- The ChiNext index has risen 26 per cent in 2020, making it the best performer among all the gauges tracking Chinese onshore and offshore equities
- Improvement in earnings growth, policy support and adequate liquidity have fuelled the run-up
Traders have been returning to the ChiNext gauge of smaller Chinese companies almost five years after it crashed, sparking a marketwide meltdown that wiped out US$5 trillion in capitalisation.
The prospect of a rebound in earnings growth, the easing of restrictions on refinancing and loosening liquidity have got investors piling into the board that hosts 803 technology start-ups on the Shenzhen Stock Exchange.
The ChiNext index has risen 26 per cent so far this year, making it the best performer among all the gauges of Chinese onshore and offshore stocks.
Even the scourge of the Covid-19 epidemic has not derailed the momentum. The gauge took only two days to recover from panic selling sparked by the virus, and is now trading at a three-year high.
The ChiNext index climbed 1.7 per cent to 2,263.97 on Monday, still 43 per cent shy of the record high set before the 2015 crash.
The partial comeback has been a long and turbulent one for the ChiNext board. It was the flashpoint of the rout on Chinese stocks in 2015, losing about 70 per cent of its value in the aftermath of a boom-to-bust cycle that had led its price-to-earnings ratio to exceed 100 times. The board again bore the brunt of selling in 2018, when a deluge of companies posted profits that were way off analysts' estimates after acquired units failed to deliver on earnings promises.

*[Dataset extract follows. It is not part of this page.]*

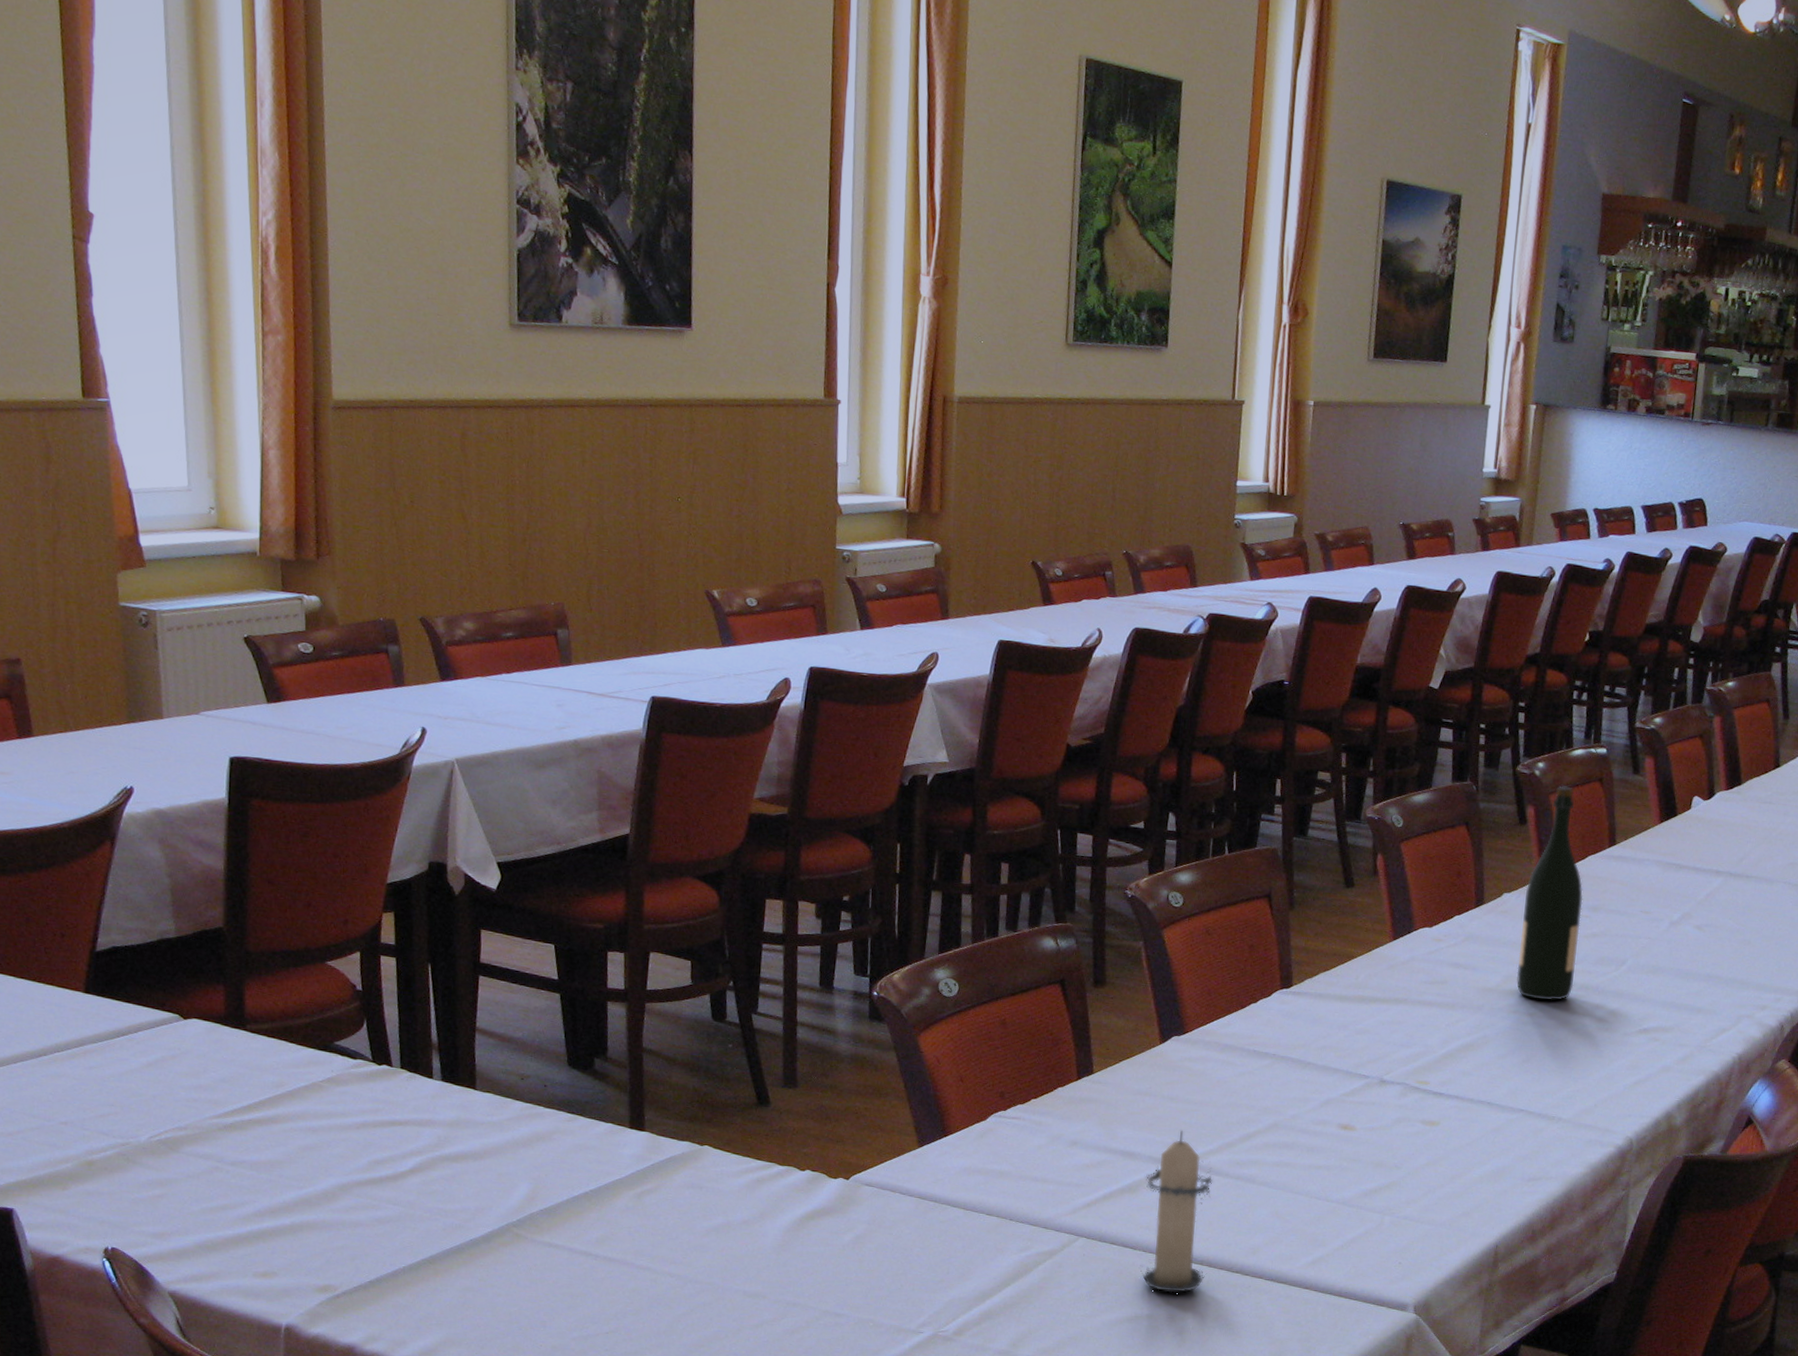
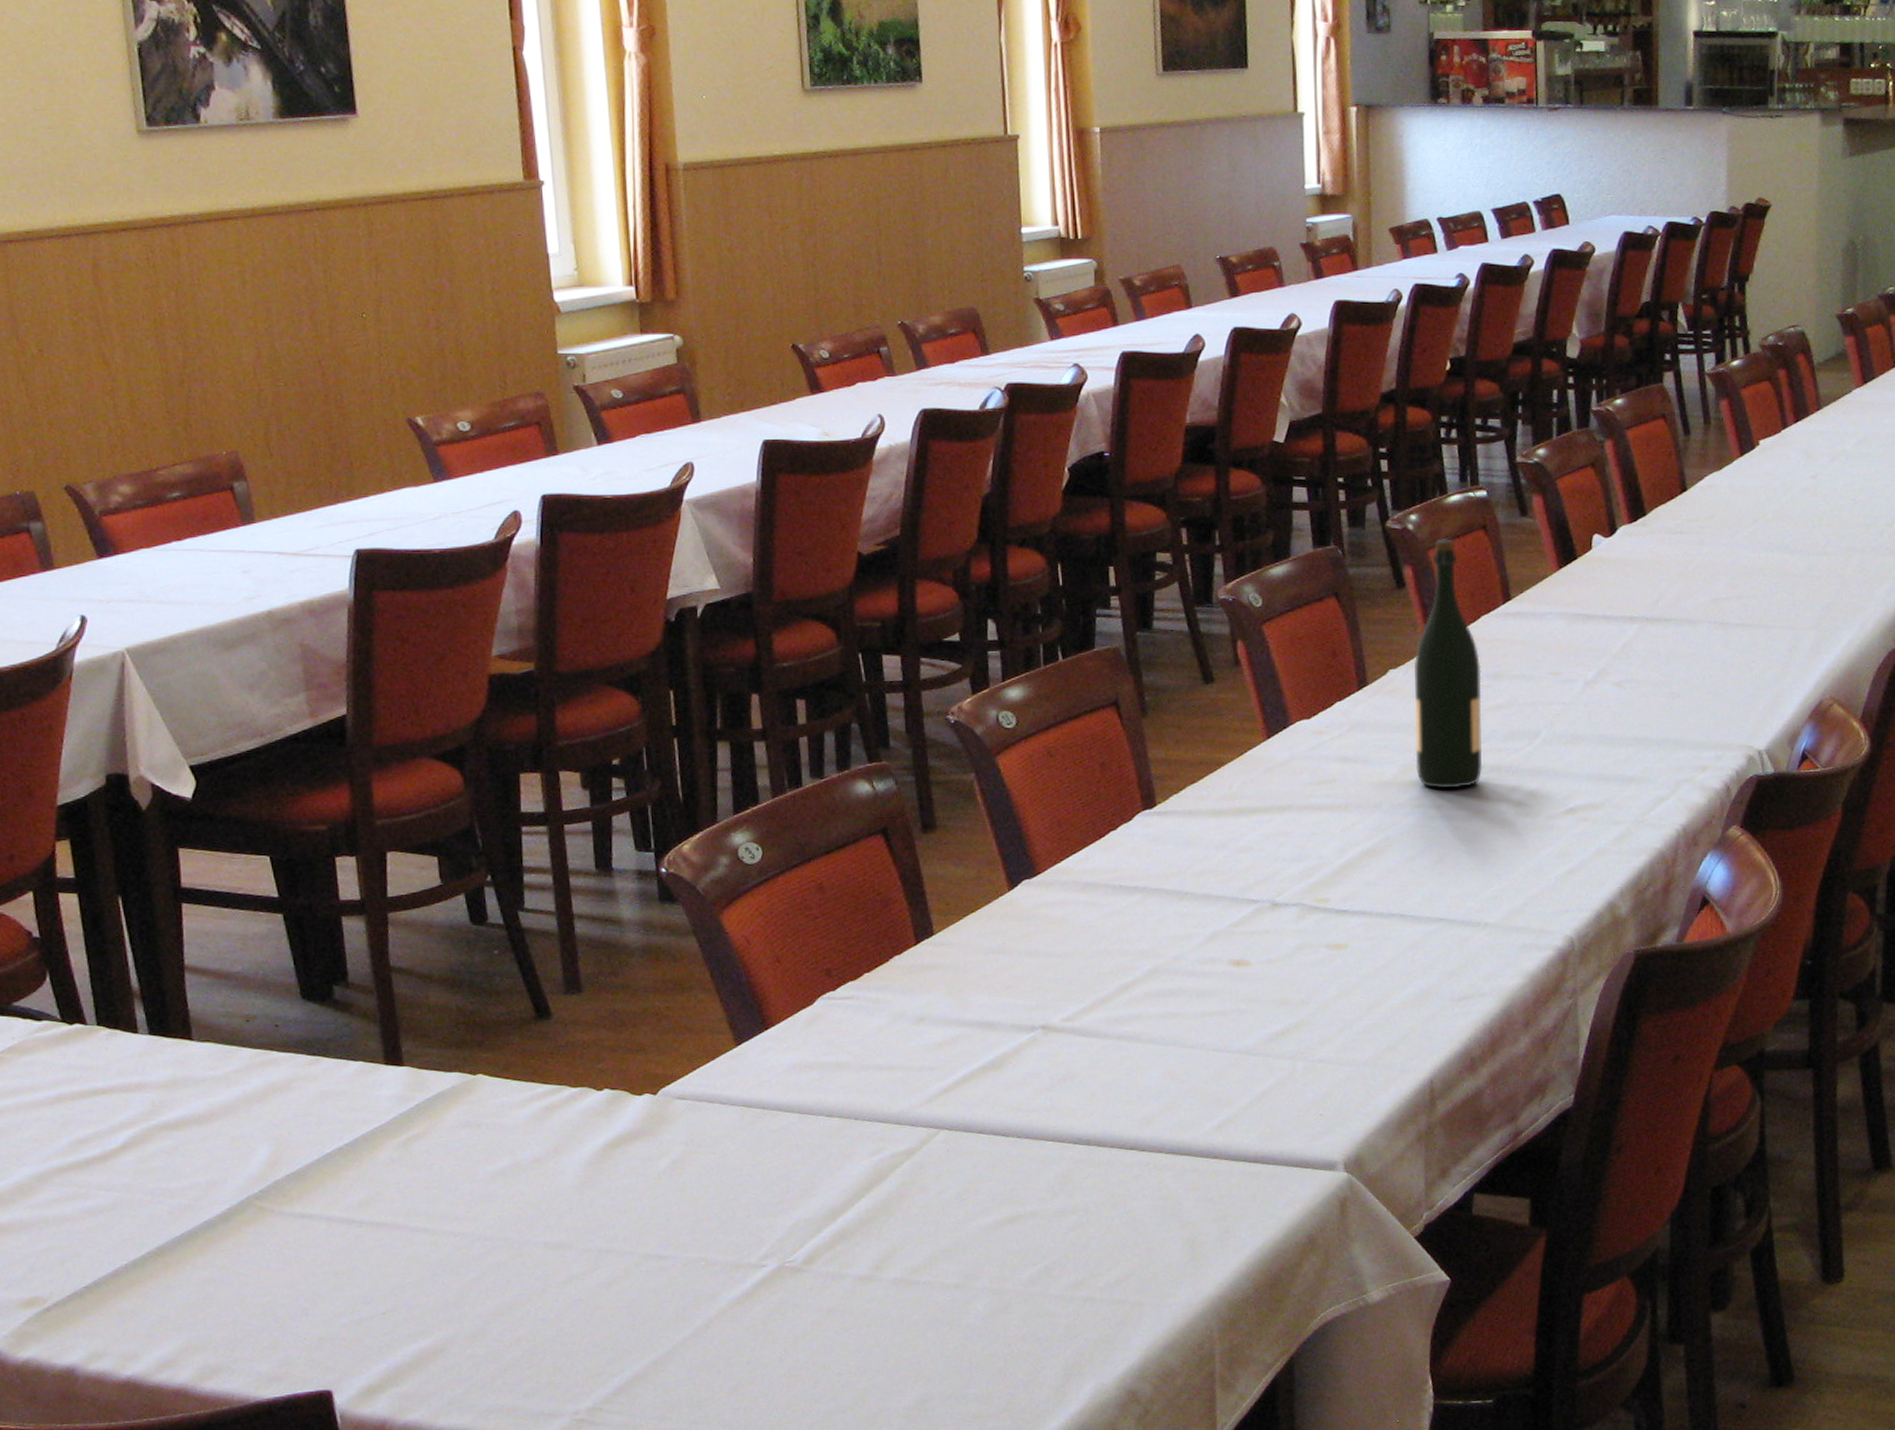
candle: present [1140,1130,1213,1293] -> none [1009,989,1097,1182]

The bearish sentiment did not end until late last year, when the earnings woes faded. Brokerages including Haitong Securities and Kaiyuan Securities say profits for ChiNext companies may have increased at least 60 per cent in 2019 based on their official earnings guidance, because of a lower base for the previous reporting period amid massive impairments of goodwill values linked to acquisitions.

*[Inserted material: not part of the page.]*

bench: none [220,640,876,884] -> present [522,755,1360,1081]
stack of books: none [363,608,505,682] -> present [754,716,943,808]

China's stock market indexes recuperate from coronavirus shock
"It's just the start of the run-up as the peak of the technology industry typically lasts for two or three years," said Zeng Wanping, a strategist at China Galaxy Securities. "The concern is overdone that the run will end in spring sometime this year."
Instead, Zeng was cautious about the performance of the benchmark Shanghai Composite Index this year, saying a buying opportunity would only emerge after an excessive decline. The gauge of bigger companies has slipped 0.6 per cent in 2020.
Policy support has added further impetus to the ChiNext small caps that are sensitive to the stance of regulators and liquidity flow.
Ignore coronavirus, protests and focus on US health care stocks, says Charles Schwab
The China Securities Regulatory Commission has introduced revised rules on refinancing this month, making it easier for smaller companies to fund mergers and acquisitions through stock sales. Meanwhile, the People's Bank of China has pumped hundreds of billions of yuan into the financial system and pledged access to funding for smaller companies to counter a slowdown in growth since the outbreak of the coronavirus epidemic.
Still, elevated valuations after the spectacular run may cause some investors to worry that it is more of a liquidity-driven rally. The companies trading on the ChiNext are now valued at 57.3 times earnings, compared with a multiple of 18.1 times for the bigger companies on the main board, according to data provided by the bourse.
Companies with heavy weightings on the gauge have led the bull run. Contemporary Amperex Technology is one of them, jumping 45 per cent this year, after the maker of lithium batteries for electrical vehicles said it was picked by Tesla as a supplier.
"Corporate earnings for ChiNext companies are expected to improve in 2020, with industry leaders likely to be the biggest beneficiaries," said Li Hao, an analyst at Sealand Securities. "The coronavirus epidemic will have a significant impact (on earnings) in the short term, but the long-term outlook remains intact."